Maui interruption
Incident Report for NeSI Status
Postmortem

From Tony Racho:

An issue with the blade where it resided, it needed to be reset as one of the dvs nodes (dvs10) was being rebooted it affected the controller node and brought it down with it. warmswapping it out and xtbouncing the blade usually resets the blade and resolves the issue. The controller node is on a blade together with 3 dvs nodes.  (edited)

So the whole blade was bounced and warmswapped in and after that everything went fine. All 3 dvs nodes and the controller nodes are all back online and operational after that.

Posted Jun 30, 2022 - 15:46 NZST

Resolved
This incident has been resolved.
Posted Jun 30, 2022 - 15:38 NZST
Update
We are continuing to monitor for any further issues.
Posted Jun 30, 2022 - 15:16 NZST
Update
We are continuing to monitor for any further issues.
Posted Jun 30, 2022 - 14:25 NZST
Update
We are continuing to monitor for any further issues.
Posted Jun 30, 2022 - 14:12 NZST
Monitoring
A fix has been implemented and we are monitoring the results.
Posted Jun 30, 2022 - 14:09 NZST
Identified
The issue has been identified and a fix is being implemented.
Posted Jun 30, 2022 - 14:08 NZST
Investigating
Maui primary Slurm controller crashed.

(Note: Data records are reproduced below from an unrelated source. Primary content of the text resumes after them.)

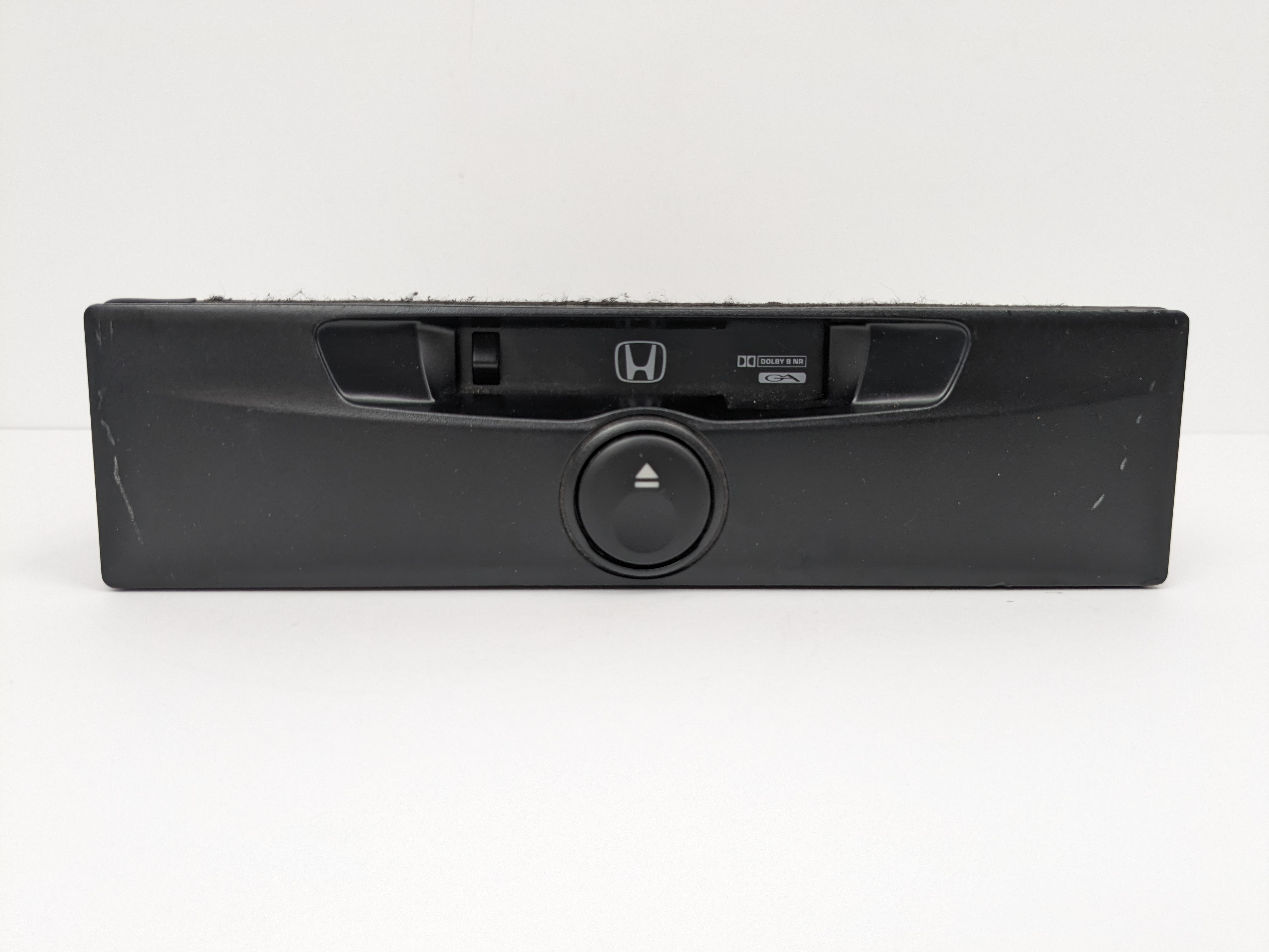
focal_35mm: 27
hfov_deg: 65.3
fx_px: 990
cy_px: 476
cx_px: 634
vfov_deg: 51.4
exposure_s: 1/120
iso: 103
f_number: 1.73
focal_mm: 4.38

The majority of the running jobs are affected, and the team is now investigating the cause and the extent of the damage. We will notify users as soon as Maui is back online. We apologise for the inconvenience.
Posted Jun 30, 2022 - 13:55 NZST
This incident affected: NeSI HPC Compute Infrastructure (HPC Compute nodes - Māui) and Jobs running on HPC.